How SaaS Can Improve the Security of Cloud Computing

cloud computing

With the recent surge in the use of cloud-based platforms, the demand for Software-as-a-Service (SaaS) is on a constant rise for the last few years. SaaS is a cloud-based solution that allows users to access software without actually having to download or install it. A SaaS provider works to have maintenance and security operations done within their platform. 

This cloud solution is among the multiple subscription offers under specific cloud categories such as infrastructure-as-a-service and platform-as-a-service. The main reason why SaaS has grown so popular with major institutions is that it eliminates the need for acquiring infrastructure essential for housing servers for use by the staff. 

It is projected that by the end of 2020, the SaaS market will be worth about $157 billion with significant advancements in cloud computing all over the world. This is almost twice what it was worth in 2014. Among the most popular SaaS programs include Cisco Webex, Microsoft Office 365, Adobe Creative Cloud,, and Box. Other software brands have since turned to cloud computing, offering SaaS, including Oracles Financials Cloud.

SaaS Cloud Security

Cloud security is among the essential foundations on which SaaS is based. The service provider’s job is to ensure that the application, network, and infrastructure stays within the safety protocols. There are also provisions for VPN solutions for SaaS as per the data from this VPN Testing Website

This is because the provider isn’t entirely obligated to ensure the security of user data. It is up to the customer to make sure they do this. Some examples of SaaS practices exist to help users shield their data from possible breaches. Below are some of the ways that are widely adopted across various institutions.
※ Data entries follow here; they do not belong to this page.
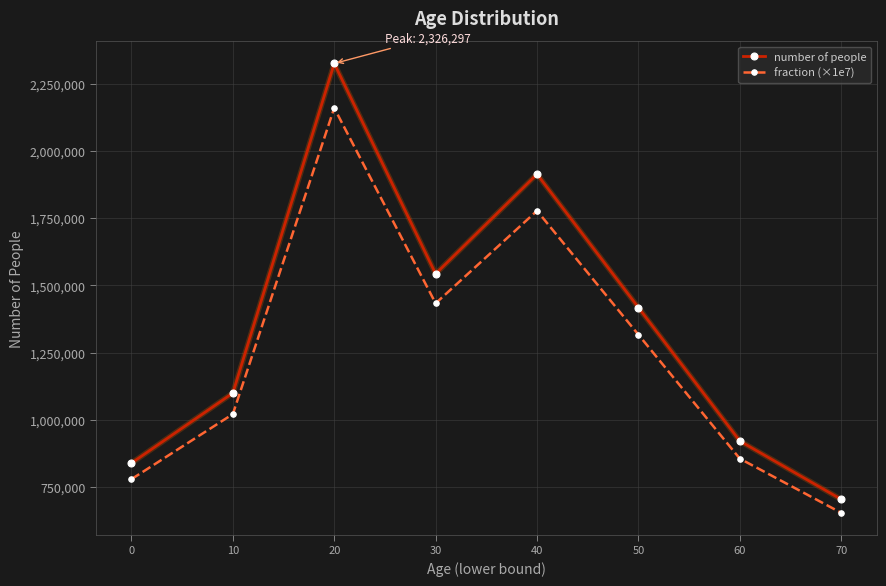

Reading left to right, list all the values displayed in this chart.

number of people: 839016.0	1099717.0	2326297.0	1543492.0	1914285.0	1417978.0	921259.0	704156.0
fraction (×1e7): 779305.6	1021453.3	2160741.0	1433646.0	1778050.8	1317064.5	855695.6	654043.2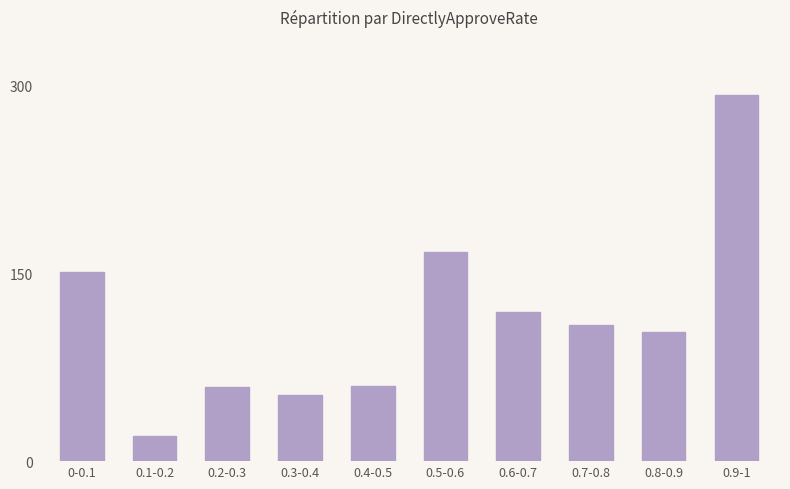

Count the number of categories in the chart.

10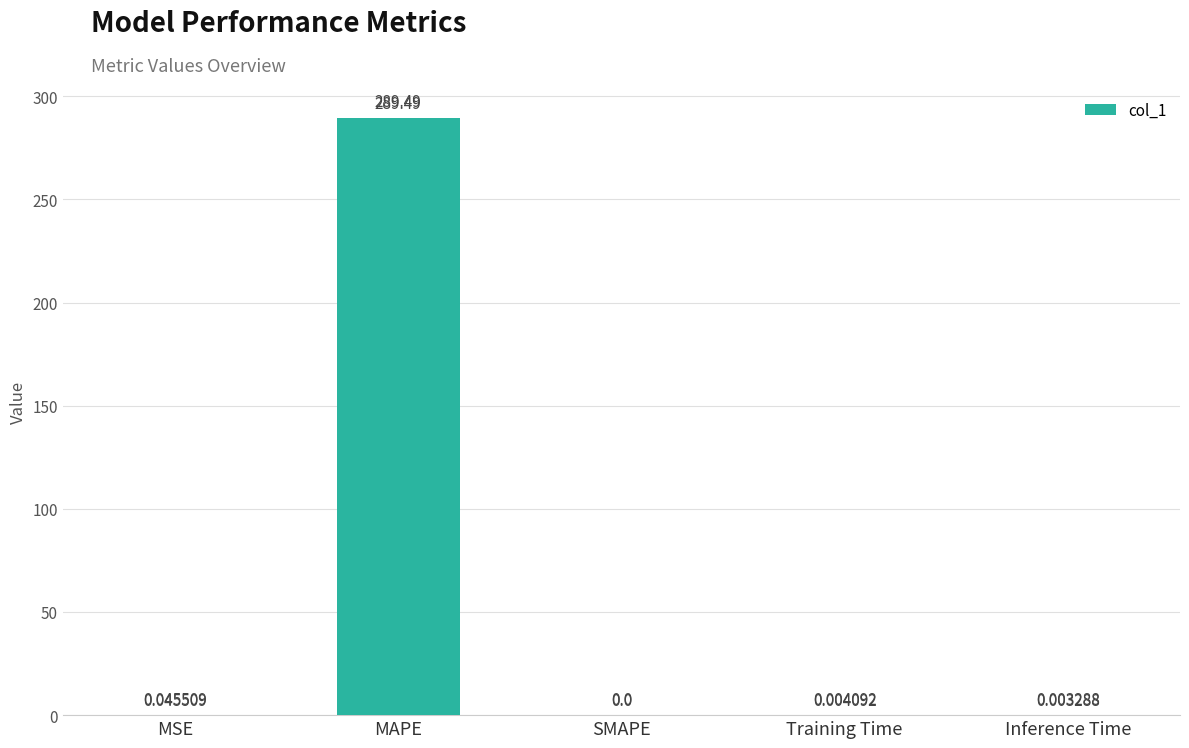

Where is the data nearest to the value 144?

MSE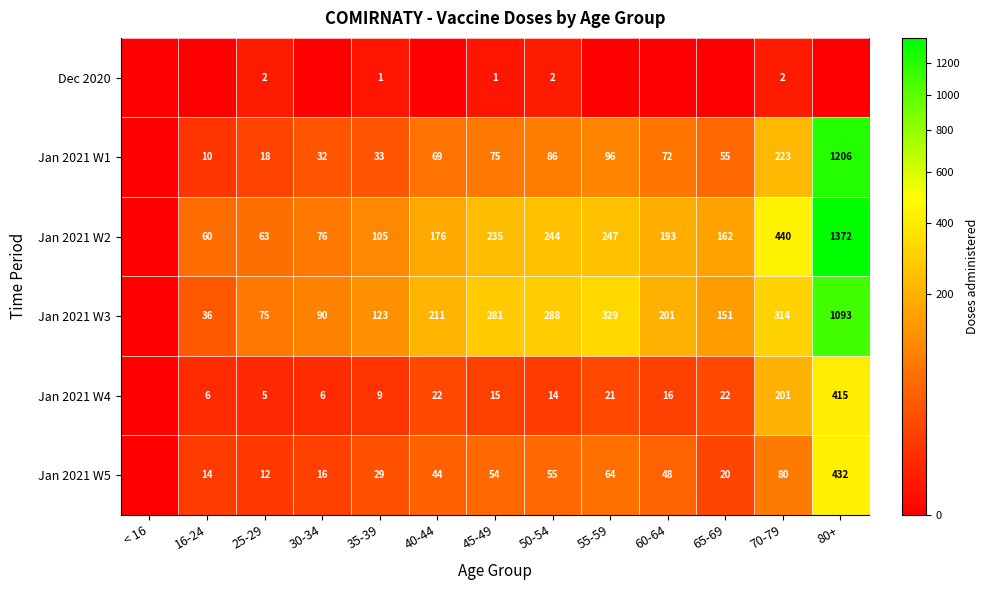

True or false: Jan 2021 W3 has a value of 182 at 35-39.

False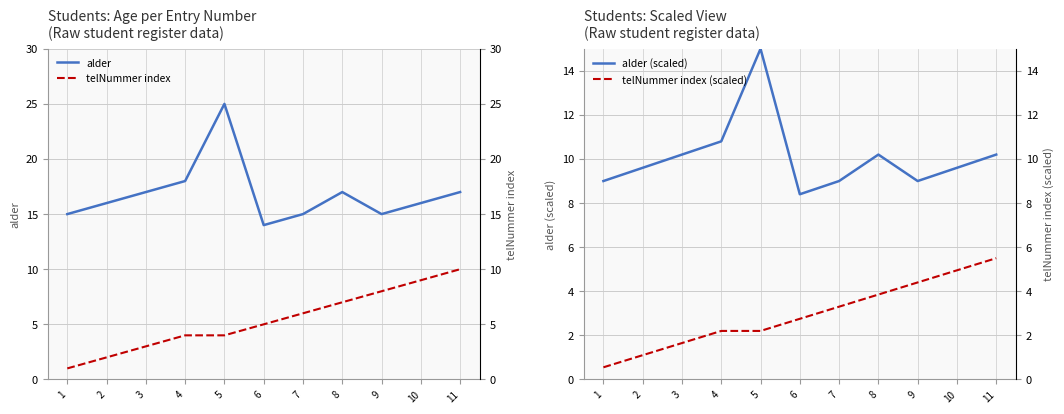

At which category is the sum across all series the highest?

5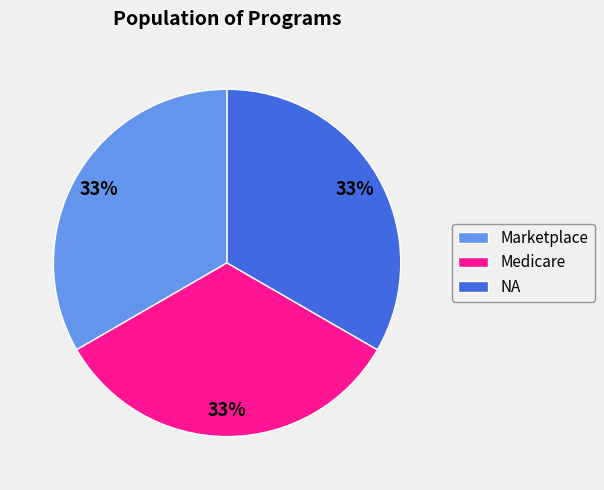

To the nearest percent, what portion does NA represent?

33%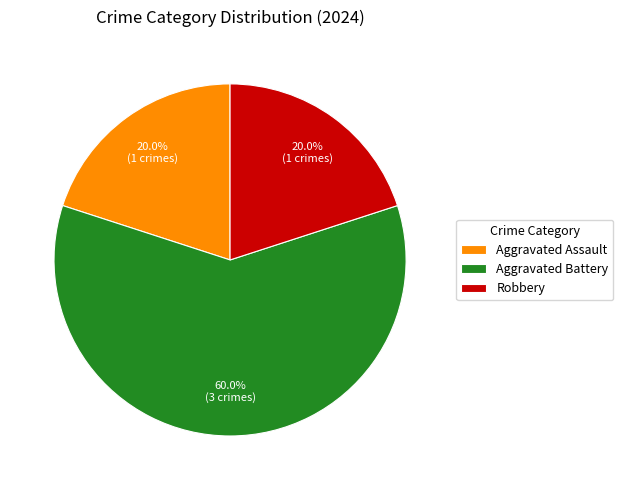

Which category has the biggest portion of the pie?

Aggravated Battery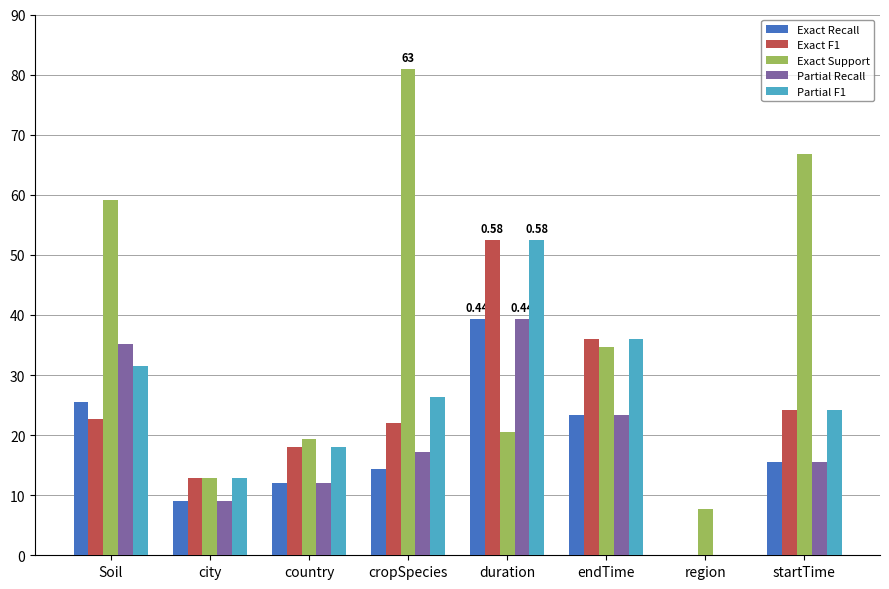

How many values in Exact Recall are above zero?

7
Faulty & Rogue Account Detection

Presently, the standard cloud services used by a single organization stands at 1,935. However, most tech departments reveal that they only utilize a fraction of these services. A section of them is usually flagged as risky. Cloud Access Security Brokers (CASB) is a tool that these institutions use to look for suspicious cloud services. They can also be used to identify accounts that may have been compromised.

Cloud Data Encryption

data encyption

Encrypting cloud data essentially involves masking vital information that is under storage or in transmission. The data channel runs between the cloud application and the user. It is expected that in 2020, revenue from cloud-based services will rise to $364 billion. Encryption is pretty much what reputable VPN service providers do, you can read a review of NordVPN here. In most countries, it is required by law that all private information remains encrypted. 

Confidential data ranges from Personal Identifiable Information (PII), healthcare credentials to banking details. SaaS providers often give a layer of data encryption to help with protection on the cloud-based systems. Various institutions go the extra mile and do their own encryption through tools such as CASB.

Identity and Access Management

SaaS provides an Identity ad Access Management (IAM) to limit access to specific resources that they may not need. It does this by utilizing particular policies that seek to shed more light on what a user can and cannot view. 

This is what most institutions use to restrict access by whitelisting only the staff members with clearance for access. Ultimately, the integrity and security of cloud-based data are maintained. 

Data Loss Prevention Protocols

data security

Data Loss Prevention programs (DLP) come quite in handy when sorting through any sensitive information. It verifies data exchanges to make sure that none of the information is private. 

When it comes across sensitive information, it restricts transmission, which is useful in limiting data leaks. DLP also halts any attempted downloads to external devices and shields access to information by malware or suspicious activity.